*** Entries shown ***
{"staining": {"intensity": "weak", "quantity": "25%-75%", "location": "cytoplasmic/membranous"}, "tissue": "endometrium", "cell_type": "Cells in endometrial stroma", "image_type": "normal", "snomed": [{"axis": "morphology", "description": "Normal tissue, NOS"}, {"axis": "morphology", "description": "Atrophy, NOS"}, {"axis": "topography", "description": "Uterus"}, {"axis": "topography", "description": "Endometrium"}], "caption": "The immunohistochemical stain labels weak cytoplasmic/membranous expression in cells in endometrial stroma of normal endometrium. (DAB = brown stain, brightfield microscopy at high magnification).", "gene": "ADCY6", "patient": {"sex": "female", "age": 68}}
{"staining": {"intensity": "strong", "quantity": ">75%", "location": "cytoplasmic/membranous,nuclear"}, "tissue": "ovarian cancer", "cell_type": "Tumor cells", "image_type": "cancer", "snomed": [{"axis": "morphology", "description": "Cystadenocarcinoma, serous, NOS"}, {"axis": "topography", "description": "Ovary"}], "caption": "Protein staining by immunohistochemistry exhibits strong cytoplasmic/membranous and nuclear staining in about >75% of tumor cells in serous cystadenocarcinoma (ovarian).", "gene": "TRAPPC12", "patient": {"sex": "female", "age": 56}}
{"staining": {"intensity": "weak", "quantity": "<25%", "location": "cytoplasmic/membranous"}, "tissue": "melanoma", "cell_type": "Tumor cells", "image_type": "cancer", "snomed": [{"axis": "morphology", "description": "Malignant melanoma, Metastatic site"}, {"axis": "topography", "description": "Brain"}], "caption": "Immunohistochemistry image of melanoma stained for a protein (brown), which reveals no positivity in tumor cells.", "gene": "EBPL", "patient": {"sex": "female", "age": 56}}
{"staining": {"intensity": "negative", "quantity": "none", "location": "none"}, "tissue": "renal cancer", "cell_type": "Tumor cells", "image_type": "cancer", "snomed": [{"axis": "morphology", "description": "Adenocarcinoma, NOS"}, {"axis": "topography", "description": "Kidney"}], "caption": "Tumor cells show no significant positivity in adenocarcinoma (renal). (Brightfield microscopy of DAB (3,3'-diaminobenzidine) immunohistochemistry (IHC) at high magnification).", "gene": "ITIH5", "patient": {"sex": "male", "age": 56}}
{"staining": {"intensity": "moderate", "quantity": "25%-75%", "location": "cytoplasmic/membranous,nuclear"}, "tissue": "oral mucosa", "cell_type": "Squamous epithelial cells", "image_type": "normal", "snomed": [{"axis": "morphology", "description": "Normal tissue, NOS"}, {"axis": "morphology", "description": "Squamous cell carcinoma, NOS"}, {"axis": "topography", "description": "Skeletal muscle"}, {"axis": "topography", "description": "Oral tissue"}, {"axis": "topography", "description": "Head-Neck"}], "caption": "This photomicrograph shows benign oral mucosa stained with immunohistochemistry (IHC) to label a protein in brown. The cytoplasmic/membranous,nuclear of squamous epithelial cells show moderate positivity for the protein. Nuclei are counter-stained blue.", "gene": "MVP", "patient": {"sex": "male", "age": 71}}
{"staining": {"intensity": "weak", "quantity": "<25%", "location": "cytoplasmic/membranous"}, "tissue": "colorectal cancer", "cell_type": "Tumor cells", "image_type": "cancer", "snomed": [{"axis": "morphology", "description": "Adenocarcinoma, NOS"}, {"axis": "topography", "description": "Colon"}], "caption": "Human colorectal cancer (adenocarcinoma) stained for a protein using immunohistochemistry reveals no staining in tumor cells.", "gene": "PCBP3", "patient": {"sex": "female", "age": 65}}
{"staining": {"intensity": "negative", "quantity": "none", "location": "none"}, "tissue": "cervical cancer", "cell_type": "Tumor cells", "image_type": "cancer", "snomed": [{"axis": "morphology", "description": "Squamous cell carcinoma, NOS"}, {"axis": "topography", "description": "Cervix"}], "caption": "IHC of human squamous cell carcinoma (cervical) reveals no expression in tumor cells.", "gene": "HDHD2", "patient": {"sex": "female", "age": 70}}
***
• [How to complete this task] Retype the records above in full, with no differences.

• [Your response]
{"staining": {"intensity": "weak", "quantity": "25%-75%", "location": "cytoplasmic/membranous"}, "tissue": "endometrium", "cell_type": "Cells in endometrial stroma", "image_type": "normal", "snomed": [{"axis": "morphology", "description": "Normal tissue, NOS"}, {"axis": "morphology", "description": "Atrophy, NOS"}, {"axis": "topography", "description": "Uterus"}, {"axis": "topography", "description": "Endometrium"}], "caption": "The immunohistochemical stain labels weak cytoplasmic/membranous expression in cells in endometrial stroma of normal endometrium. (DAB = brown stain, brightfield microscopy at high magnification).", "gene": "ADCY6", "patient": {"sex": "female", "age": 68}}
{"staining": {"intensity": "strong", "quantity": ">75%", "location": "cytoplasmic/membranous,nuclear"}, "tissue": "ovarian cancer", "cell_type": "Tumor cells", "image_type": "cancer", "snomed": [{"axis": "morphology", "description": "Cystadenocarcinoma, serous, NOS"}, {"axis": "topography", "description": "Ovary"}], "caption": "Protein staining by immunohistochemistry exhibits strong cytoplasmic/membranous and nuclear staining in about >75% of tumor cells in serous cystadenocarcinoma (ovarian).", "gene": "TRAPPC12", "patient": {"sex": "female", "age": 56}}
{"staining": {"intensity": "weak", "quantity": "<25%", "location": "cytoplasmic/membranous"}, "tissue": "melanoma", "cell_type": "Tumor cells", "image_type": "cancer", "snomed": [{"axis": "morphology", "description": "Malignant melanoma, Metastatic site"}, {"axis": "topography", "description": "Brain"}], "caption": "Immunohistochemistry image of melanoma stained for a protein (brown), which reveals no positivity in tumor cells.", "gene": "EBPL", "patient": {"sex": "female", "age": 56}}
{"staining": {"intensity": "negative", "quantity": "none", "location": "none"}, "tissue": "renal cancer", "cell_type": "Tumor cells", "image_type": "cancer", "snomed": [{"axis": "morphology", "description": "Adenocarcinoma, NOS"}, {"axis": "topography", "description": "Kidney"}], "caption": "Tumor cells show no significant positivity in adenocarcinoma (renal). (Brightfield microscopy of DAB (3,3'-diaminobenzidine) immunohistochemistry (IHC) at high magnification).", "gene": "ITIH5", "patient": {"sex": "male", "age": 56}}
{"staining": {"intensity": "moderate", "quantity": "25%-75%", "location": "cytoplasmic/membranous,nuclear"}, "tissue": "oral mucosa", "cell_type": "Squamous epithelial cells", "image_type": "normal", "snomed": [{"axis": "morphology", "description": "Normal tissue, NOS"}, {"axis": "morphology", "description": "Squamous cell carcinoma, NOS"}, {"axis": "topography", "description": "Skeletal muscle"}, {"axis": "topography", "description": "Oral tissue"}, {"axis": "topography", "description": "Head-Neck"}], "caption": "This photomicrograph shows benign oral mucosa stained with immunohistochemistry (IHC) to label a protein in brown. The cytoplasmic/membranous,nuclear of squamous epithelial cells show moderate positivity for the protein. Nuclei are counter-stained blue.", "gene": "MVP", "patient": {"sex": "male", "age": 71}}
{"staining": {"intensity": "weak", "quantity": "<25%", "location": "cytoplasmic/membranous"}, "tissue": "colorectal cancer", "cell_type": "Tumor cells", "image_type": "cancer", "snomed": [{"axis": "morphology", "description": "Adenocarcinoma, NOS"}, {"axis": "topography", "description": "Colon"}], "caption": "Human colorectal cancer (adenocarcinoma) stained for a protein using immunohistochemistry reveals no staining in tumor cells.", "gene": "PCBP3", "patient": {"sex": "female", "age": 65}}
{"staining": {"intensity": "negative", "quantity": "none", "location": "none"}, "tissue": "cervical cancer", "cell_type": "Tumor cells", "image_type": "cancer", "snomed": [{"axis": "morphology", "description": "Squamous cell carcinoma, NOS"}, {"axis": "topography", "description": "Cervix"}], "caption": "IHC of human squamous cell carcinoma (cervical) reveals no expression in tumor cells.", "gene": "HDHD2", "patient": {"sex": "female", "age": 70}}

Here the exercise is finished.